Аналогичные примеры возникают и в рыночных обществах. Сама рыночность воплощается в определенной социальности, которая разрушительна для общества. Доминирование индивидуального и меркантильного эгоизма снесет любое общество, если его не поддерживать иными мерами. В этом смысле любое рыночное или, шире, либеральное оформление социальности (освобождающее общество от государственного контроля) порождает тоталитаризм как вынужденную реакцию государства на протестные настроения в обществе. Не апеллируя к классическим схемам, можно увидеть действие этого алгоритма в волне «арабских революций» 2010–2011 гг. Отказ от государственной протекции и воспитательного воздействия, умаление роли общественных и моральных институтов, действующих как фактор мягкой силы, немедленно сносит массу в объятия полуживотных инстинктов, обуздание которых возможно только военной силой, то есть общество скатывается к тому состоянию, из которого оно выкарабкивалось с помощью государства не одну тысячу лет.
Дело здесь не только в разъедающей социальность идеологии либерализма; то же самое может происходить, если отдельный институт объявит себя главным и своей идеологемой пропитает все поры общества. Например, если это армия, то милитаризация общества капканом повиснет на всех его планах. Если это торговля, то мелкокорыстный дух обмана и мелочной наживы сделает атмосферу общества и его социальность отвратительной для растущей молодежи. Если это религия, то немедленно возобладает дух атеизма или сектантства. Все институты должны быть гармонизированы и руководящая прослойка, как капитан на мостике корабля, непрерывно маневрирует, не принимая всерьез ни одну идеологему или «изм». Нельзя все время держать «лево руля» или «право руля». Но еще хуже быть примитивным прагматиком, так вообще можно лишиться всякой социальности, разорвать ее в самодостаточные лоскутки.

◆ **ИСХОДНЫЕ ЗАПИСИ**:
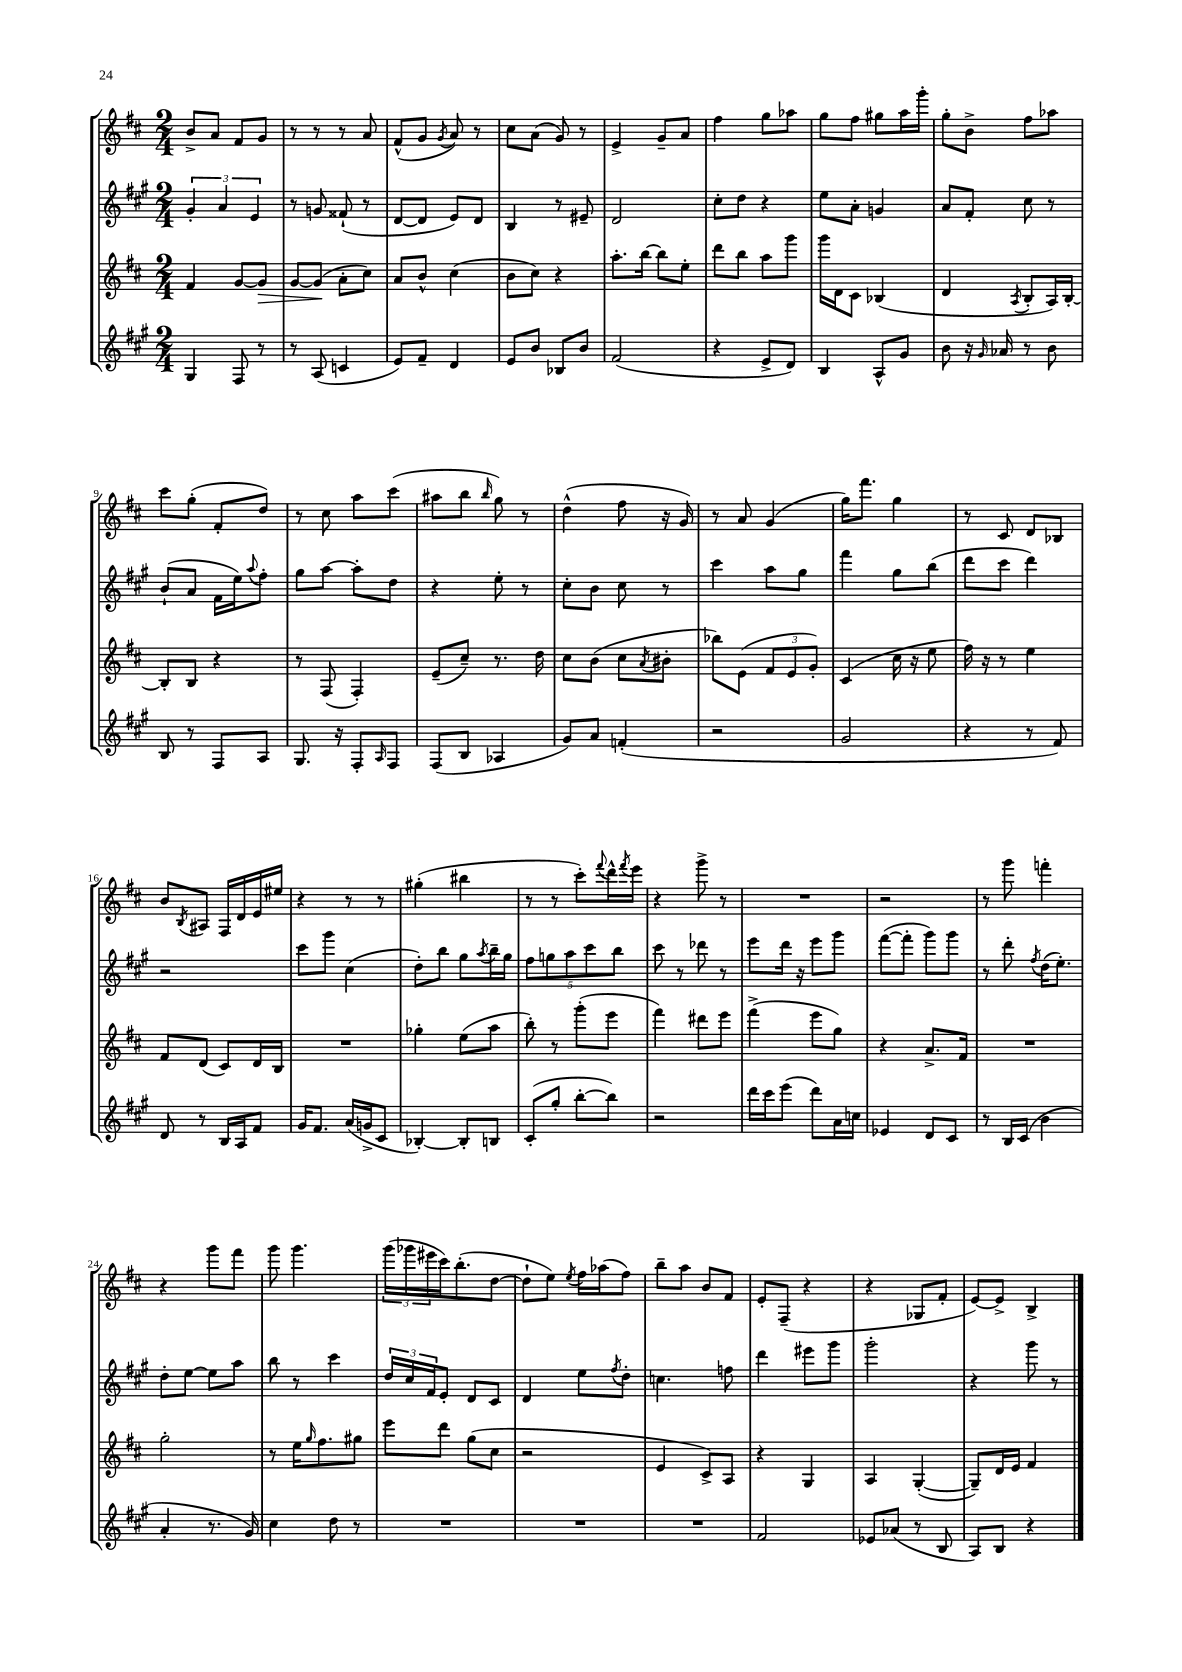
<<
\new StaffGroup <<
\new Staff = "s0" {
    \clef treble \key d \major \numericTimeSignature \time 2/4
    b'8-> a'8 fis'8 g'8 |
    r8 r8 r8 a'8 |
    fis'8-^( g'8 \acciaccatura { g'8 } a'8) r8 |
    cis''8 a'8( g'8) r8 |
    e'4-> g'8-- a'8 |
    fis''4 g''8 aes''8 |
    g''8 fis''8 gis''8 a''16 g'''16-. |
    g''8-. b'8-> fis''8 aes''8 |
    cis'''8 g''8-.( fis'8-. d''8) |
    r8 cis''8 a''8 cis'''8( |
    ais''8 b''8 \grace { b''16 } g''8) r8 |
    d''4-^( fis''8 r16 g'16) |
    r8 a'8 g'4( |
    g''16) fis'''8. g''4 |
    r8 cis'8 d'8 bes8 |
    b'8 \acciaccatura { b8 } ais8 fis16 d'16 e'16 eis''16 |
    r4 r8 r8 |
    gis''4-.( bis''4 |
    r8 r8 cis'''8-.) \appoggiatura { fis'''8 } d'''16-^ \acciaccatura { fis'''8 } e'''16 |
    r4 g'''8-> r8 |
    R2 |
    r2 |
    r8 g'''8 f'''4-. |
    r4 g'''8 fis'''8 |
    g'''8 g'''4. |
    \tuplet 3/2 { g'''16( ges'''16 eis'''16 } cis'''16) b''8.-.( d''8~ |
    d''8-! e''8) \acciaccatura { e''8 } fis''16 aes''16( fis''8) |
    b''8-- a''8 b'8 fis'8 |
    e'8-. fis8--( r4 |
    r4 ges8 fis'8-. |
    e'8~) e'8-> b4-> \bar "|." |
}
\new Staff = "s1" {
    \clef treble \key a \major \numericTimeSignature \time 2/4
    \tuplet 3/2 { gis'4-. a'4 e'4 } |
    r8 g'8 fisis'8-!( r8 |
    d'8~ d'8 e'8) d'8 |
    b4 r8 eis'8-- |
    d'2 |
    cis''8-. d''8 r4 |
    e''8 a'8-. g'4 |
    a'8 fis'8-. cis''8 r8 |
    b'8-!( a'8 fis'16 e''16) \appoggiatura { a''8 } fis''8-. |
    gis''8 a''8~ a''8-. d''8 |
    r4 e''8-. r8 |
    cis''8-. b'8 cis''8 r8 |
    cis'''4 a''8 gis''8 |
    fis'''4 gis''8 b''8( |
    d'''8 cis'''8 d'''4) |
    r2 |
    cis'''8 gis'''8 cis''4( |
    d''8-.) b''8 gis''8 \acciaccatura { a''8 } b''16-- gis''16 |
    \tuplet 5/4 { fis''8 g''8 a''8 cis'''8 b''8 } |
    cis'''8 r8 des'''8 r8 |
    e'''8 d'''16 r16 e'''8 gis'''8 |
    fis'''8~( fis'''8-. gis'''8) gis'''8 |
    r8 d'''8-. \acciaccatura { fis''8 } d''16( e''8.-.) |
    d''8-. e''8~ e''8 a''8 |
    b''8 r8 cis'''4 |
    \tuplet 3/2 { d''16 cis''16 fis'16 } e'8-. d'8 cis'8 |
    d'4 e''8 \acciaccatura { fis''8 } d''8-. |
    c''4. f''8 |
    d'''4 eis'''8 gis'''8 |
    gis'''2-. |
    r4 gis'''8 r8 \bar "|." |
}
\new Staff = "s2" {
    \clef treble \key d \major \numericTimeSignature \time 2/4
    fis'4 g'8~ g'8\> |
    g'8~ g'8\!( a'8-. cis''8) |
    a'8 b'8-^ cis''4( |
    b'8 cis''8) r4 |
    a''8.-. b''16~ b''8 e''8-. |
    d'''8 b''8 a''8 g'''8 |
    g'''16 d'16 cis'8 bes4( |
    d'4 \acciaccatura { a8 } b8-. a16) b16~-. |
    b8-. b8 r4 |
    r8 fis8( fis4-.) |
    e'8--( cis''8--) r8. d''16 |
    cis''8 b'8( cis''8 \acciaccatura { a'8 } bis'8-. |
    bes''8) e'8( \tuplet 3/2 { fis'8 e'8 g'8-.) } |
    cis'4( cis''16 r16 e''8 |
    fis''16) r16 r8 e''4 |
    fis'8 d'8( cis'8) d'16 b16 |
    R2 |
    ges''4-. e''8( a''8 |
    b''8-.) r8 g'''8-.( e'''8 |
    fis'''4) dis'''8 e'''8 |
    fis'''4->( e'''8 g''8) |
    r4 a'8.-> fis'16 |
    R2 |
    g''2-. |
    r8 e''16 \grace { g''16 } fis''8. gis''8 |
    e'''8 d'''8 g''8( cis''8 |
    r2 |
    e'4 cis'8->) a8 |
    r4 g4 |
    a4 g4~-.( |
    g8--) d'16 e'16 fis'4 \bar "|." |
}
\new Staff = "s3" {
    \clef treble \key a \major \numericTimeSignature \time 2/4
    gis4 fis8 r8 |
    r8 a8( c'4 |
    e'8) fis'8-- d'4 |
    e'8 b'8 bes8 b'8 |
    fis'2( |
    r4 e'8-> d'8) |
    b4 a8-^ gis'8 |
    b'8 r16 \grace { gis'16 } aes'16 r8 b'8 |
    b8 r8 fis8 a8 |
    gis8. r16 fis8-. \grace { a16 } fis8 |
    fis8( b8 aes4 |
    gis'8) a'8 f'4-.( |
    r2 |
    gis'2 |
    r4 r8 fis'8) |
    d'8 r8 b16 a16 fis'8 |
    gis'16 fis'8. a'16( g'16-> cis'8 |
    bes4~-.) bes8-. b8 |
    cis'8-.( gis''8-. b''8~-. b''8) |
    r2 |
    d'''16 cis'''16 e'''8( d'''8) a'16 c''16 |
    ees'4 d'8 cis'8 |
    r8 b16 cis'16( b'4 |
    a'4-. r8. gis'16) |
    cis''4 d''8 r8 |
    R2 |
    R2 |
    R2 |
    fis'2 |
    ees'8 aes'8( r8 b8 |
    a8) b8 r4 \bar "|." |
}
>>
>>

◆ **ВАШИ ЗАДАНИЯ**:
1 - Перечислите все институты, которые отрывок текста о рыночности и социальности называет после слов «Если это».
2 - Переделайте записи от самого начала до строки с "r8 cis''8 a''8 cis'''8( |" включительно в JSON-список строк, по одной строке списка на каждую строку записей, без пустых строк. Картинки в ответ не включайте.

◆ **СПИСОК ОТВЕТОВ**:
1 - армия, торговля, религия

2 -
[
  "<<",
  "\\new StaffGroup <<",
  "\\new Staff = \"s0\" {",
  "    \\clef treble \\key d \\major \\numericTimeSignature \\time 2/4",
  "    b'8-> a'8 fis'8 g'8 |",
  "    r8 r8 r8 a'8 |",
  "    fis'8-^( g'8 \\acciaccatura { g'8 } a'8) r8 |",
  "    cis''8 a'8( g'8) r8 |",
  "    e'4-> g'8-- a'8 |",
  "    fis''4 g''8 aes''8 |",
  "    g''8 fis''8 gis''8 a''16 g'''16-. |",
  "    g''8-. b'8-> fis''8 aes''8 |",
  "    cis'''8 g''8-.( fis'8-. d''8) |",
  "    r8 cis''8 a''8 cis'''8( |"
]